I got a score of 13.19146 with this approach, which puts me at around the 80th percentile. I’m a bit surprised it’s so bad. I also tried adding squares of the numerical columns but that didn’t help so I guess there’s not much to be gained from polynomial features; however, it may be worth adding polynomial interactions between features.

After training on both train and test data for add_nans_float and adding NaN flag features, I got a score of 13.00851, ~65th percentile. I think the NaN flag is an important takeaway from this; the model needs to know where a value was predicted. I wonder if the NaN flag somehow tells the model “this is a low-confidence value”.

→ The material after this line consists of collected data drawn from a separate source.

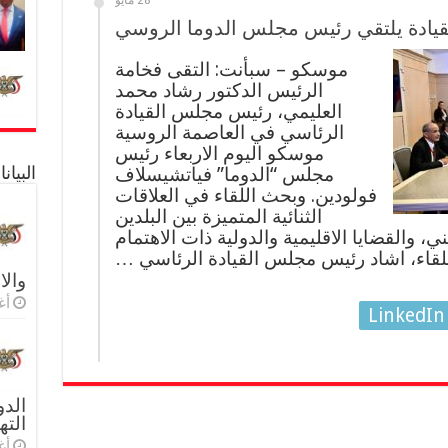
28 مايو
يادة يلتقي رئيس مجلس الدوما الروسي
موسكو – سبأنت: التقى فخامة
الرئيس الدكتور رشاد محمد
العليمي، رئيس مجلس القيادة
الرئاسي في العاصمة الروسية
موسكو اليوم الاربعاء رئيس
مجلس “الدوما” فياتشيسلاف
البيا
فولودين. وبحث اللقاء في العلاقات
الثنائية المتميزة بين البلدين
 والقضايا الاقليمية والدولية ذات الاهتمام
لقاء، اشاد رئيس مجلس القيادة الرئاسي …
والا
أغس
LinkedIn
الدو
الته
أغس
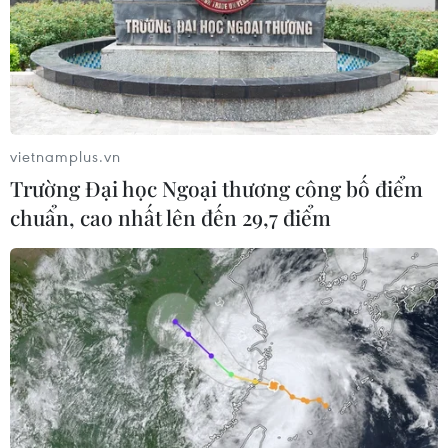
vietnamplus.vn
Trường Đại học Ngoại thương công bố điểm
chuẩn, cao nhất lên đến 29,7 điểm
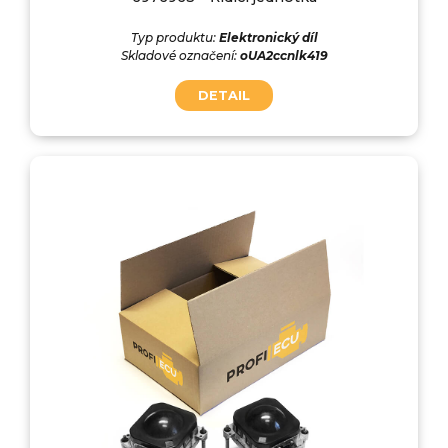
Typ produktu:
Elektronický díl
Skladové označení:
oUA2ccnlk419
DETAIL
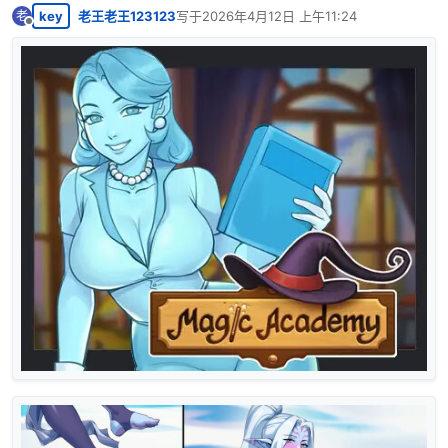
key
老王老王123123
写于
2026年4月12日 上午11:24
老
最后由 编辑
离线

Looking at the top solutions

Looking at the top solution by Chris Deotte. It’s pretty complex.

Thoughts and ideas:

Next up: training these models on GPU using cuDF and cuML. Training on CPU takes way too long and takes too much memory; using GPU compute + memory will allow me to use my laptop for other things while training.

Using cuDF and cuML

I installed the RAPIDS library (installation process) and made some minor edits to the pipeline to make it entirely GPU-based. Now I’m running much larger models (which kinda feels like cheating), so without adjusting the preprocessing — just running larger models — I’ve gone from a score of 13.01 (~65th percentile) to 12.69 (~33rd).

Roadmap from here

  1. implement stacking
    1. figure out some level 0s
    2. figure out how to keep OOFs, especially how to compute OOFs of every single row
    3. stack
  2. write about stacking, why it’s so effective here
  3. look at the 2nd place solution and figure out how it was so effective with just a single model

Level 0s

preprocessing

models

hyperparams

How to keep OOFs

Current implementation:

proc_funcs = [preprocess0, preprocess1, preprocess2]
params_lst = [params0, params1, params2]
train = cudf.read_csv("train.csv")
test = cudf.read_csv("test.csv")
oof = {i: cp.zeros(len(train), dtype=cp.float32) for i in range(len(proc_funcs) * len(params_lst))}
ptest = {i: cp.zeros(len(test), dtype=cp.float32) for i in range(len(proc_funcs) * len(params_lst))}
K = 5
kf = KFold(n_splits=K, shuffle=True, random_state=1)
for fold, (tr_idx, val_idx) in enumerate(kf.split(train)):
print("Fold: ", fold)
tr_idx = cp.asarray(tr_idx)
val_idx = cp.asarray(val_idx)
X_tr = train.drop("Listening_Time_minutes", axis=1).iloc[tr_idx]
y_tr = train["Listening_Time_minutes"].iloc[tr_idx]
X_val = train.drop("Listening_Time_minutes", axis=1).iloc[val_idx]
for i, proc_func in enumerate(proc_funcs):
X = proc_func(X_tr)
X_val_local = proc_func(X_val)
test_local = proc_func(test)
for j, params in enumerate(params_lst):
model_idx = 3*i + j
print(f" Evaluating model ID {model_idx} / {len(proc_funcs) * len(params_lst) - 1}")
model = XGBRegressor(**params)
model.fit(X, y_tr)
oof[model_idx][val_idx] = model.predict(X_val_local)
ptest[model_idx] = model.predict(test_local) / K

It easily lets me add new processing functions and hyperparams.

End result

I trained my level 1 stacker on the preprocessing, model, and hyperparameters listed above and ended up with a score of 12.54 (top ~22%) before moving on to Predict Calorie Expenditure - Kaggle Playground Series when it was released.

I didn’t do a great job of recording where I was, so now (writing 3 months later) I’ve forgotten the details of what I did. I may revisit this competition someday, but it’s unlikely.